Clonal haematopoiesis of indeterminate potential (CHIP) occurs when a single somatically mutated haematopoietic stem cell (HSC) proliferates to dominate a substantial portion of the circulating leukocyte pool. This review in Nature Reviews Molecular Cell Biology synthesizes recent discoveries illuminating how CHIP and inflammaging sustain each other: chronic inflammatory signaling impairs normal HSC self-renewal and function, while CHIP-mutant HSCs — carrying mutations most commonly in genes such as DNMT3A, TET2, and ASXL1 — are paradoxically resistant to these inflammatory insults and gain a selective expansion advantage precisely within inflamed microenvironments. The mutant clones then amplify inflammatory cytokine output, further disadvantaging normal HSCs and compounding cardiovascular and haematological risk.

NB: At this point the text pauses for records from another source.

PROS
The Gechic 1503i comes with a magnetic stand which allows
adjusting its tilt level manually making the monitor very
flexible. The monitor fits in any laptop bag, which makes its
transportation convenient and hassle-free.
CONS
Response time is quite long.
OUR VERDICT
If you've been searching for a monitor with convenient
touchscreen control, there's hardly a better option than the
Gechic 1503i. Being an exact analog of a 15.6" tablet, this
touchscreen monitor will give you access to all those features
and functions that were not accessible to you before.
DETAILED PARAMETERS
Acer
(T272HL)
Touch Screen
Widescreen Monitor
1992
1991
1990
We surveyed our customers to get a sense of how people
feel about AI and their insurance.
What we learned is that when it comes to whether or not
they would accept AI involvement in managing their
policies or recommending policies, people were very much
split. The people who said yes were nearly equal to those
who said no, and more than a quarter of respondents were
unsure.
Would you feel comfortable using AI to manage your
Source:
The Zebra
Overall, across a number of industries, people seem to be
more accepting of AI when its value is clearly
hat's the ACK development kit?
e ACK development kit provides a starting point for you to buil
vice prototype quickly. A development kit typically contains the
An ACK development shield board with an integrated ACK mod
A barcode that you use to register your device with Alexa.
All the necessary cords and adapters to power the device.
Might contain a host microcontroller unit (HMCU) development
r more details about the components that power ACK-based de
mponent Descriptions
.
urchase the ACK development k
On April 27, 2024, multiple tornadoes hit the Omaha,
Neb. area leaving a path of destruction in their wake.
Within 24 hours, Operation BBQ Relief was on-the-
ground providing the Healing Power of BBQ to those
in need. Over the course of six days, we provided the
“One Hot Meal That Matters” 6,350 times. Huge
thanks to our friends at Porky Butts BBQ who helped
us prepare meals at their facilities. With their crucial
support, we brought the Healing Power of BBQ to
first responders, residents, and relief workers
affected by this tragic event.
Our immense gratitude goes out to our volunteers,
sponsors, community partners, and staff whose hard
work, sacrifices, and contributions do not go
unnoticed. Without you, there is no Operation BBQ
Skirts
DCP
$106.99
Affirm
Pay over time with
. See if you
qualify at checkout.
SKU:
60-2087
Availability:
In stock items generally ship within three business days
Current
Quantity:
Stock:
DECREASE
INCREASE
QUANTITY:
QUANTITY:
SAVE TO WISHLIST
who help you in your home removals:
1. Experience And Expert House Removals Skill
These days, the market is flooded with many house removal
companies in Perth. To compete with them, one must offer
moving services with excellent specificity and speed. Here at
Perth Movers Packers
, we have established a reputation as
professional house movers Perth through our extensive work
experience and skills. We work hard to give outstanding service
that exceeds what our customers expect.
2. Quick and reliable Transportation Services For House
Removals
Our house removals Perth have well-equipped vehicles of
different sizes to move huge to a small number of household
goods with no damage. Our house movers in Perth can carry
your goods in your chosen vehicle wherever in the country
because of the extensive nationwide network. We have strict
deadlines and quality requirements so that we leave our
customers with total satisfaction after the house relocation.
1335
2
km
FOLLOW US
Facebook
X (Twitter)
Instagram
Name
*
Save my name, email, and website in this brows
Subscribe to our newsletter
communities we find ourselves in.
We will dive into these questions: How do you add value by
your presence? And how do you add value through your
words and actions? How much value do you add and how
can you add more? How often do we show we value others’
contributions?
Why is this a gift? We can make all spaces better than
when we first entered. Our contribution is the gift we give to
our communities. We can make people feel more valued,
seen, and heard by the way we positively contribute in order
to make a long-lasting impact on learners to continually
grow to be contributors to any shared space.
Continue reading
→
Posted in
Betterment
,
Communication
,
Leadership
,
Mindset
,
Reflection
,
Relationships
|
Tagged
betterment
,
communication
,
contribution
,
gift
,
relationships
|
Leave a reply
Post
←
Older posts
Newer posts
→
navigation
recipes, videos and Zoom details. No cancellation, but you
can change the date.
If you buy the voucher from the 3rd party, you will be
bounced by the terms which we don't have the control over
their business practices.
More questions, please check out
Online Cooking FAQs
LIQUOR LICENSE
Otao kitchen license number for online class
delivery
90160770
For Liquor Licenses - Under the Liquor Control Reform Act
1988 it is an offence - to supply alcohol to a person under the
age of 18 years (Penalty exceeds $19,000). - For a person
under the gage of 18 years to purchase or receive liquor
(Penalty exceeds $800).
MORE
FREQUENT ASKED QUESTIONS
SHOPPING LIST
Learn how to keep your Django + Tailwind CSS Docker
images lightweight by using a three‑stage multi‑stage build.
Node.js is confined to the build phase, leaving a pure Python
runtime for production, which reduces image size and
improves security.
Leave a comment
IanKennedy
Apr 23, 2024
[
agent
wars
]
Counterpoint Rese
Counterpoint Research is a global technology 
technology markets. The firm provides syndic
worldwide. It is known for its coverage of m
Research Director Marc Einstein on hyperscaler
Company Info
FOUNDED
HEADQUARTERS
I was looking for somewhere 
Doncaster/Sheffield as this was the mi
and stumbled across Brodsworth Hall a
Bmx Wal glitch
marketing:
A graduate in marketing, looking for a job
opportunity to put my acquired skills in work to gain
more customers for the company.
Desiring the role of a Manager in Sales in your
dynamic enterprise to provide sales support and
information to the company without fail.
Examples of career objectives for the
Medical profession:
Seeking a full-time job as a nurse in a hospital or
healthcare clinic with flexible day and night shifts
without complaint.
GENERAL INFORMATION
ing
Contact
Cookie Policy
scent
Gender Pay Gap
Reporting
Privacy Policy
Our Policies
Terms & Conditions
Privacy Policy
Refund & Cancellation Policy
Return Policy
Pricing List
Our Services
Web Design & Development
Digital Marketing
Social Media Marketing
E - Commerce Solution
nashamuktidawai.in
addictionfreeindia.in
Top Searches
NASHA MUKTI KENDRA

This review arrives at a moment when CHIP has moved from a curiosity of aging biology to a recognized independent cardiovascular risk factor, with population studies estimating prevalence above 10% in adults over 70. The mechanistic clarity offered here — particularly the resistance of mutant HSCs to inflammaging-driven decline — is potentially paradigm-shifting because it suggests that anti-inflammatory interventions might selectively benefit normal HSC populations without equivalently suppressing their mutant competitors, an important caveat for therapeutic design. Most existing data remain observational or mechanistic rather than derived from interventional trials, meaning causal directionality in humans is not yet fully established. The translational gap between mouse models and human clinical outcomes also warrants careful scrutiny. Nevertheless, CHIP surveillance combined with inflammaging biomarkers could eventually stratify cardiovascular and oncological risk more precisely than conventional approaches alone.